History makes people view things.
In the case of the University of Alabama football program, history confirms on quite a few accounts of how the Crimson Tide returns with vengeance after taking a loss. Whether one choses to target its four national championships or three consecutive appearances in the College Football Playoff since 2014, Alabama finds motivation in bouncing back from shortcomings.
Even though frustration set in following a loss to Auburn and media pundits lobbying for the Tide not to have a fourth trip to the playoff, head coach Nick Saban is on the outside looking in at No. 5 and college football knows what will happen if chalk doesn’t hold serve.
As it stands, the Tide will need a win from either TCU (Big 12 title game) or Ohio State (close victory in Big Ten title game) in order to advance. Despite emphasis on an Auburn win in the Southeastern Conference Championship Game not being highly stressed, a win for the Tigers makes Alabama’s loss to them seem more compelling.
Contrary to popular belief and forms of common sense, the College Football Playoff committee sees a razor thin line between Nos. 5 through 8 – Alabama, Georgia, Miami and Ohio State – which is perplexing seeing how both of the Buckeyes’ losses came via double-digits, including a 31-point defeat against Iowa.
Regardless of being idle, Alabama’s coaching staff, players and fan base will be glued to television this weekend in hopes for more chaos to ensue. Should its wish be granted, there are three reasons as to why college football will fear a return of the Tide to a top-four seed.
1. Players healthy
For Alabama to have one loss (and it being competitive) with all the adjustments on defenses needed because of injuries, it speaks to the recruiting power, toughness and overall chemistry within the program in having the “next man up” mantra.

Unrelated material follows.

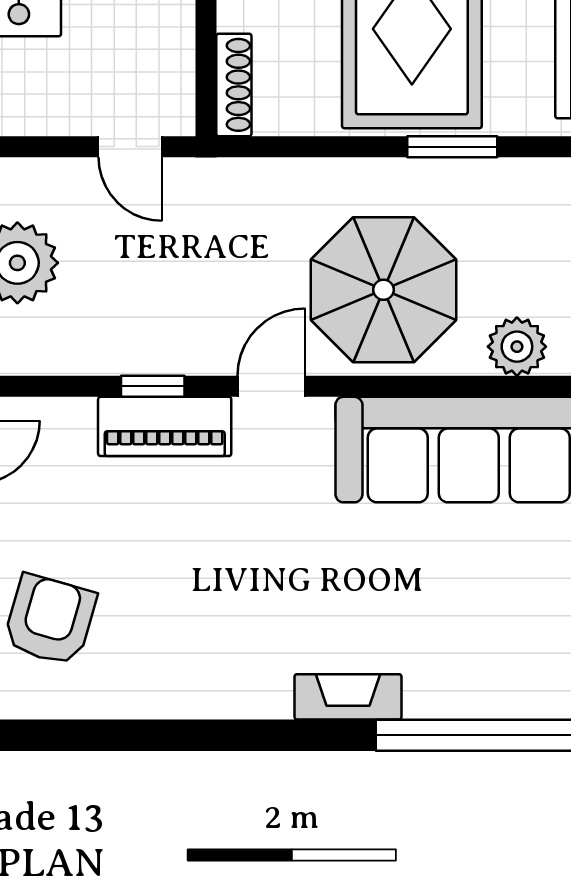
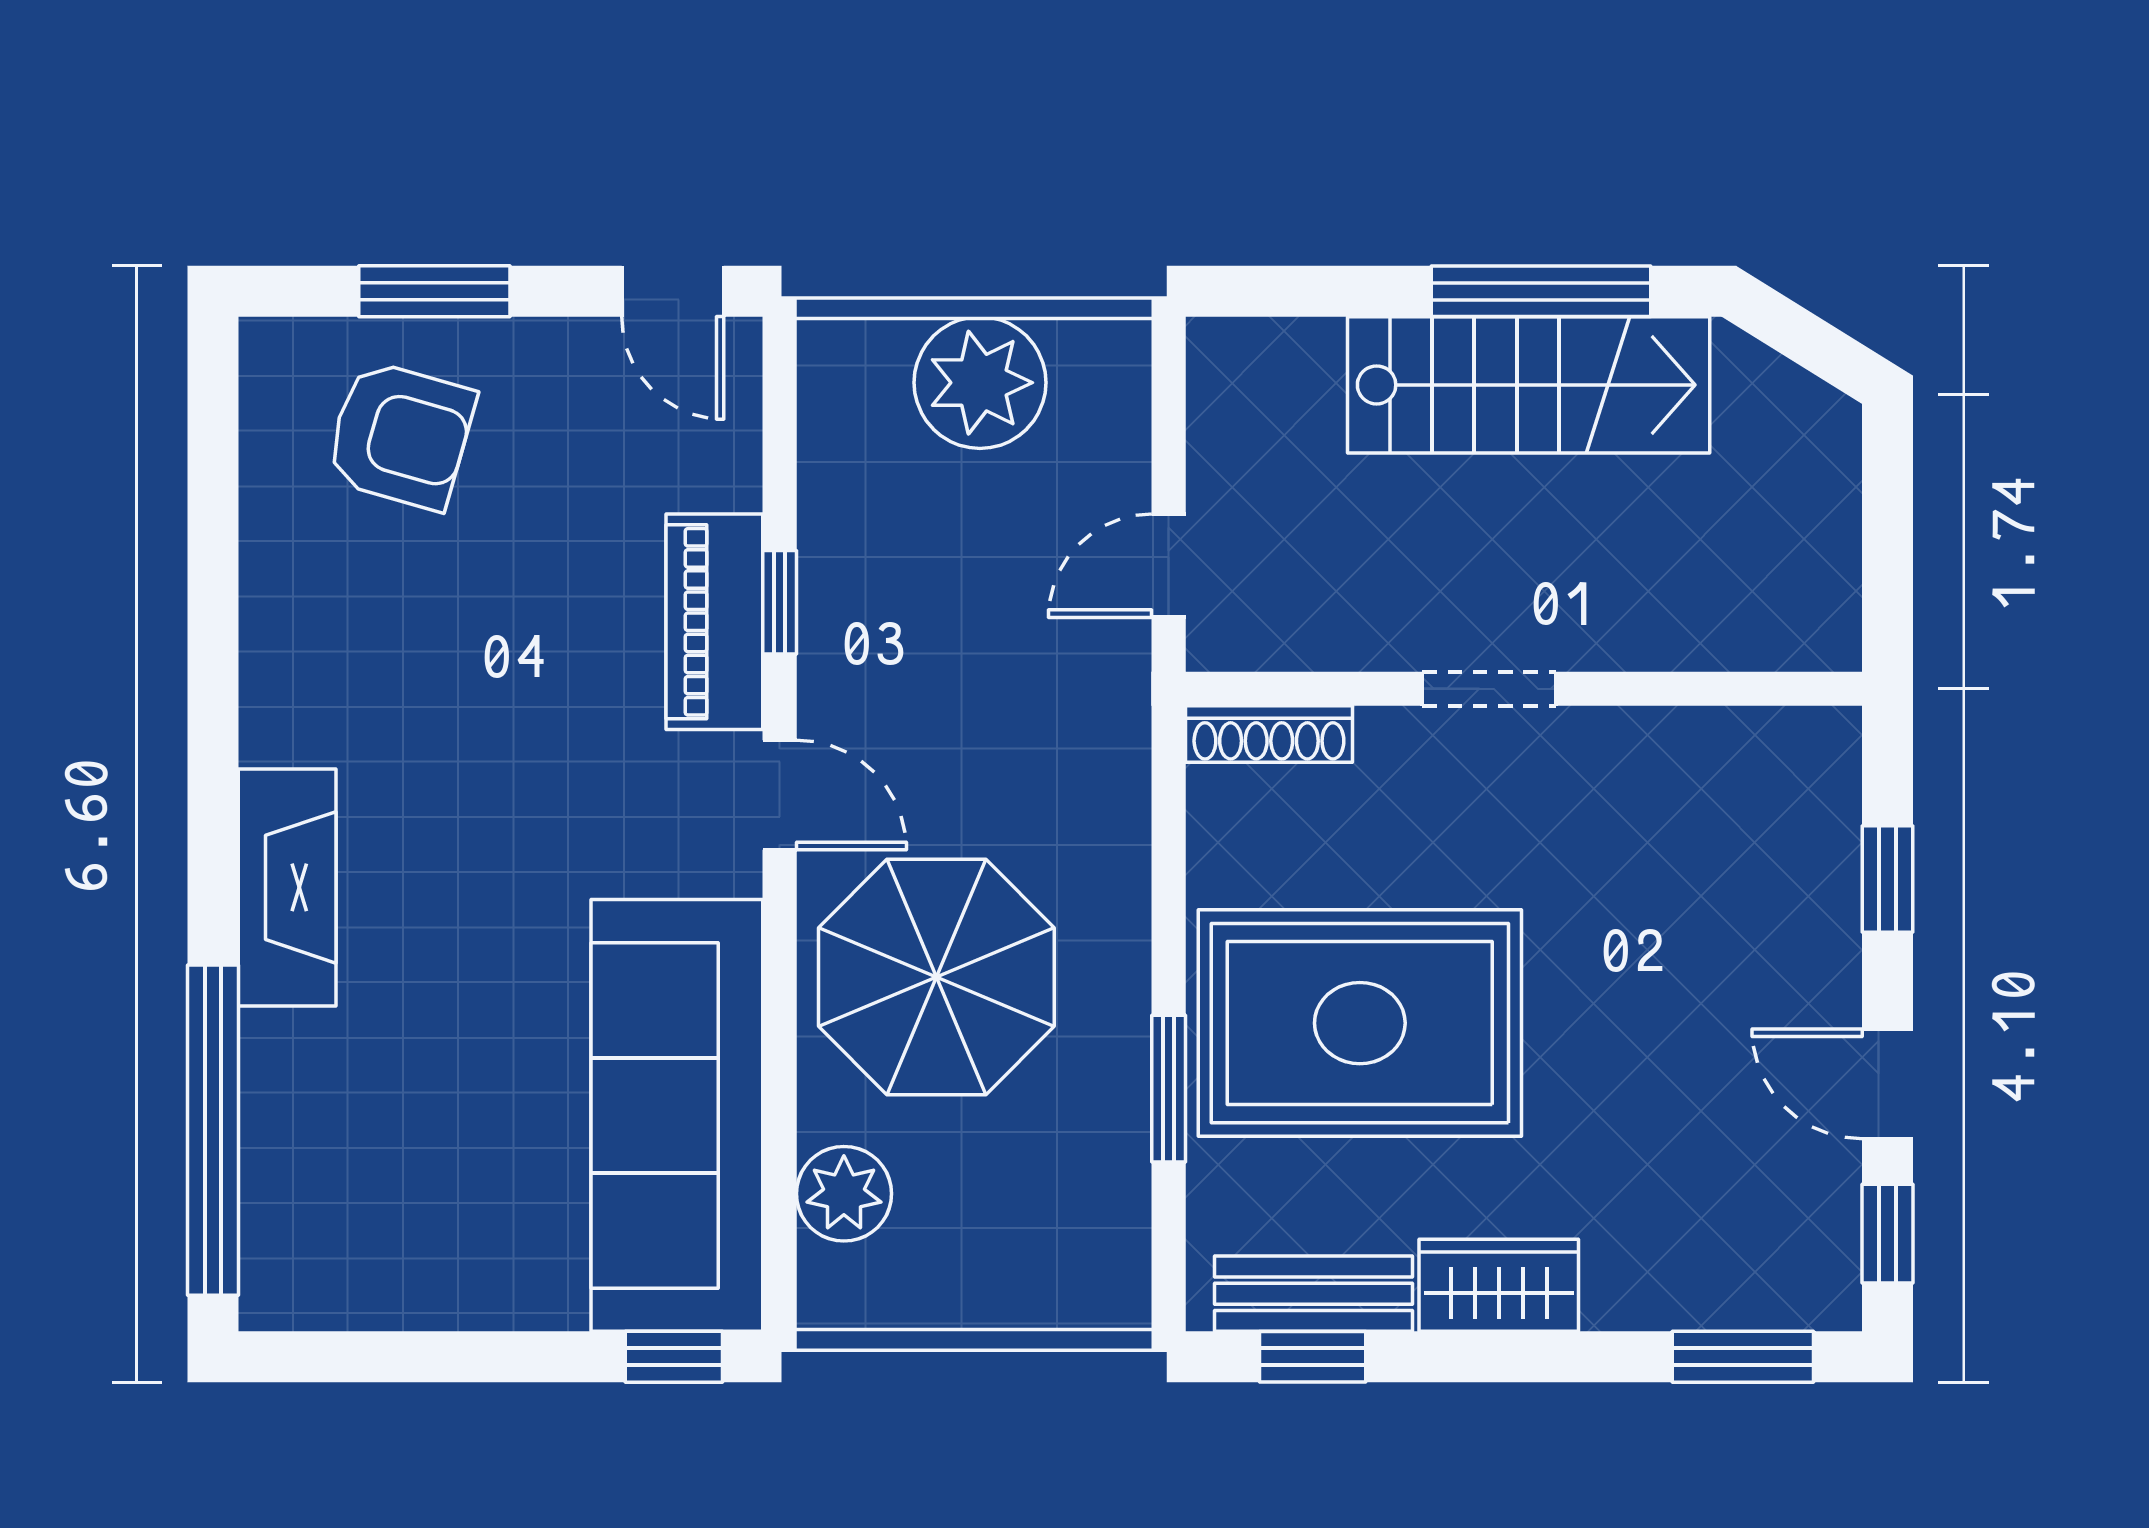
fireplace: (348, 697) -> (287, 887), width x1.37, depth x1.32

After not having linebackers Christian Miller and Terrell Lewis for matchups following the Florida State game, the Tide depended on Rashaan Evans, Anfernee Jennings and Dylan Moses upon their returns against Vanderbilt.
Mishaps to Da’Shawn Hand, Mack Wilson, Trevon Diggs, Shaun Dion Hamilton, LaBryan Ray and Hootie Jones were difficult, Alabama continues to plug and play. Aside from Hamilton and Jones (knee), this team will have everyone else back healthy if the Tide makes the playoff.

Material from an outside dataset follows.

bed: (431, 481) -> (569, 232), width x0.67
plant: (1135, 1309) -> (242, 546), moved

Losing guys like Reuben Foster, Tim Williams, Ryan Anderson and Jonathan Allen to the National Football League was going to be an issue, but with the players returning, Alabama’s defense was still pegged to be a group positioned to create much havoc throughout the year.
The injuries slowed it down and led to a critical loss; however, with the majority of guys returning and should chaos abound – don’t be surprised to see the amount of teams that won’t desire to face Saban and company moving forward.
2. Saban is a master game planner
When you give Nick Saban time to prepare for an opponent, the end result does not fare well for opposition nine times out of 10 tries. Alabama’s 21-0 dominant performance over Louisiana State University in the 2012 BCS national championship game (2011 season) is one of many prime examples of Saban’s preparation.
In the first matchup, the Tide went with the run game and defense in a 9-6 loss in the regular season. However, it chose to throw the ball on first down in the national title game – off setting the timing of the Tigers’ defense in New Orleans, La.
During last season’s CFP semifinal against Washington, Alabama was well prepared on defense for quarterback Jake Browning and company as it limited Chris Peterson’s offense to 194 total yards and seven points in a 24-7 victory in Atlanta.
In the losses he’s taken in Tuscaloosa, Saban consistently fine tunes the errors and has the Tide playing mistake free football moving forward.
3. UA produces high ratings and good games in pressure situations
Excluding the 2009 Allstate Sugar Bowl (2008 season) versus Utah and 2014 Sugar Bowl (2013 season) against Oklahoma, Alabama has not lost a bowl/playoff game by two scores or more.
There are three groups of people watching football where the Crimson Tide is concerned: Alabama fans, Alabama haters and those who don’t have a team in the fight, but because of the Alabama brand, they roll with the Tide.
Seeing all the personalities it laid off and number of legal analyst talking about protesting the American flag and kneeling for the national anthem among other things, ESPN is in a compromise financially.
College football is the ace in the hole for the brand, and arguably the team that guarantees television contracts, high ratings and a competitive game is Alabama.
Ohio State, on the other hand, has already shown its vulnerability in a playoff game.
Behind Urban Meyer, the Buckeyes were shutout 31-0 against Clemson in the Orange Bowl last season for one of two semifinal contests. Also, the Big Ten as a whole has been outscored 69-0 in the last two CFP semifinal games.
In its losses to Ohio State and Clemson, Alabama fell by a combined 11 points – making the case that the Tide keeps you engaged throughout matchups.
All in all, Tide fans are hoping for chalk to not stick.
Should all teams in the top four finish with wins, Alabama will take his anger out on Miami in the Orange Bowl. A TCU victory over Oklahoma or Ohio State squeaker over Wisconsin lines up Alabama for the perfect opportunity to turn up the heat and push for a national championship.